> [Your goal] In this exercise, write out the data word for word and leave every image out.

> [Available data]
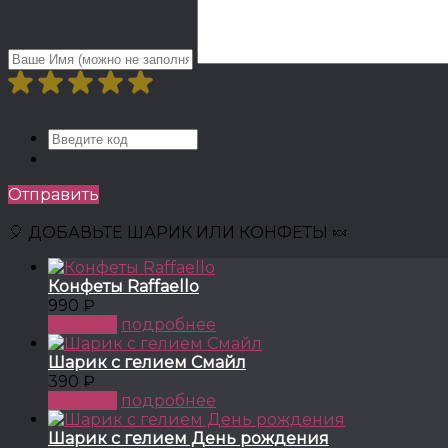
Отправить
🎈 ДОБАВЬТЕ ШАРИК ИЛИ КОНФЕТЫ 🍬
Конфеты Raffaello
990 ₽
КУПИТЬ
подробнее
Шарик с гелием Смайл
390 ₽
КУПИТЬ
подробнее
Шарик с гелием День рождения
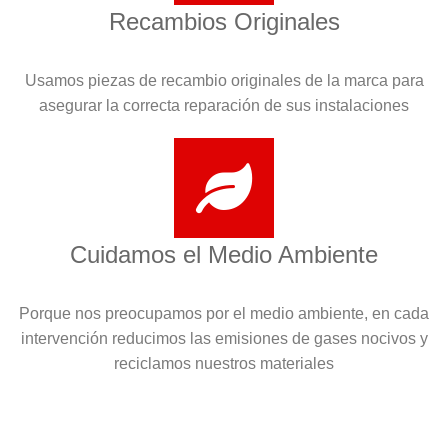
Recambios Originales
Usamos piezas de recambio originales de la marca para
asegurar la correcta reparación de sus instalaciones
Cuidamos el Medio Ambiente
Porque nos preocupamos por el medio ambiente, en cada
intervención reducimos las emisiones de gases nocivos y
reciclamos nuestros materiales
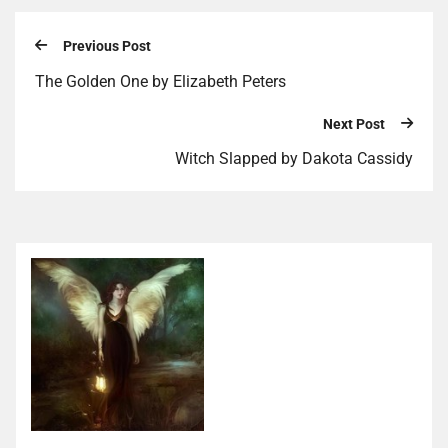
Previous Post
The Golden One by Elizabeth Peters
Next Post
Witch Slapped by Dakota Cassidy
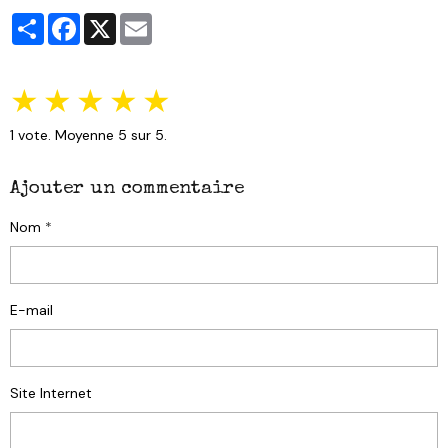
Partager
Facebook
X
Email
★
★
★
★
★
1
vote. Moyenne
5
sur 5.
Ajouter un commentaire
Nom
E-mail
Site Internet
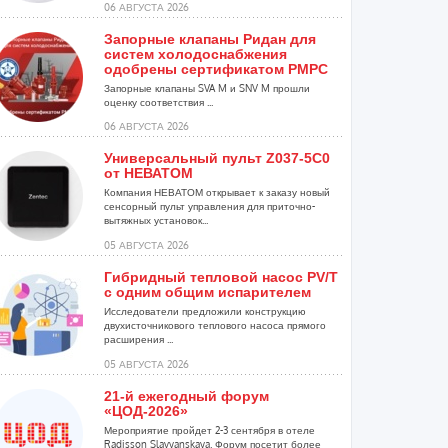
06 АВГУСТА 2026
Запорные клапаны Ридан для
систем холодоснабжения
одобрены сертификатом РМРС
Запорные клапаны SVA M и SNV M прошли
оценку соответствия ...
06 АВГУСТА 2026
Универсальный пульт Z037-5C0
от НЕВАТОМ
Компания НЕВАТОМ открывает к заказу новый
сенсорный пульт управления для приточно-
вытяжных установок...
05 АВГУСТА 2026
Гибридный тепловой насос PV/T
с одним общим испарителем
Исследователи предложили конструкцию
двухисточникового теплового насоса прямого
расширения ...
05 АВГУСТА 2026
21-й ежегодный форум
«ЦОД-2026»
Мероприятие пройдет 2-3 сентября в отеле
Radisson Slavyanskaya. Форум посетит более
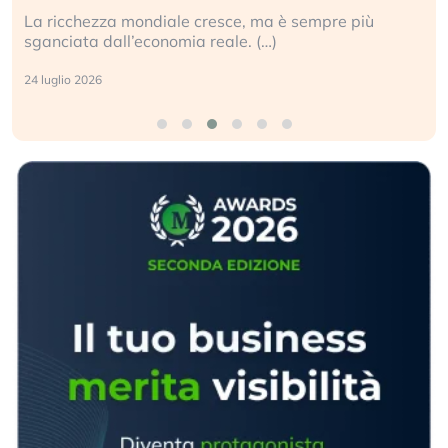
La ricchezza mondiale cresce, ma è sempre più
sganciata dall’economia reale. (…)
24 luglio 2026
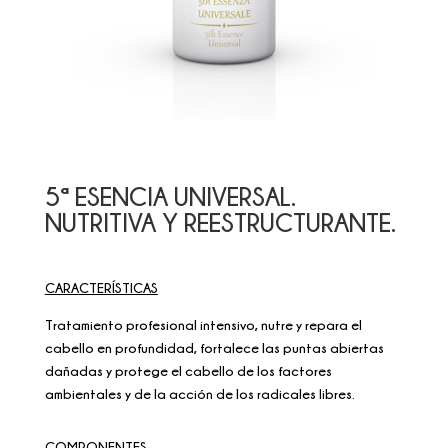
5ª ESENCIA UNIVERSAL.
NUTRITIVA Y REESTRUCTURANTE.
CARACTERÍSTICAS
Tratamiento profesional intensivo, nutre y repara el
cabello en profundidad, fortalece las puntas abiertas
dañadas y protege el cabello de los factores
ambientales y de la acción de los radicales libres.
COMPONENTES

> [Result]
Отправить
🎈 ДОБАВЬТЕ ШАРИК ИЛИ КОНФЕТЫ 🍬
Конфеты Raffaello
990 ₽
КУПИТЬ
подробнее
Шарик с гелием Смайл
390 ₽
КУПИТЬ
подробнее
Шарик с гелием День рождения
Recambios Originales
Usamos piezas de recambio originales de la marca para
asegurar la correcta reparación de sus instalaciones
Cuidamos el Medio Ambiente
Porque nos preocupamos por el medio ambiente, en cada
intervención reducimos las emisiones de gases nocivos y
reciclamos nuestros materiales
Previous Post
The Golden One by Elizabeth Peters
Next Post
Witch Slapped by Dakota Cassidy
Partager
Facebook
X
Email
★
★
★
★
★
1
vote. Moyenne
5
sur 5.
Ajouter un commentaire
Nom
E-mail
Site Internet
06 АВГУСТА 2026
Запорные клапаны Ридан для
систем холодоснабжения
одобрены сертификатом РМРС
Запорные клапаны SVA M и SNV M прошли
оценку соответствия ...
06 АВГУСТА 2026
Универсальный пульт Z037-5C0
от НЕВАТОМ
Компания НЕВАТОМ открывает к заказу новый
сенсорный пульт управления для приточно-
вытяжных установок...
05 АВГУСТА 2026
Гибридный тепловой насос PV/T
с одним общим испарителем
Исследователи предложили конструкцию
двухисточникового теплового насоса прямого
расширения ...
05 АВГУСТА 2026
21-й ежегодный форум
«ЦОД-2026»
Мероприятие пройдет 2-3 сентября в отеле
Radisson Slavyanskaya. Форум посетит более
La ricchezza mondiale cresce, ma è sempre più
sganciata dall’economia reale. (…)
24 luglio 2026
5ª ESENCIA UNIVERSAL.
NUTRITIVA Y REESTRUCTURANTE.
CARACTERÍSTICAS
Tratamiento profesional intensivo, nutre y repara el
cabello en profundidad, fortalece las puntas abiertas
dañadas y protege el cabello de los factores
ambientales y de la acción de los radicales libres.
COMPONENTES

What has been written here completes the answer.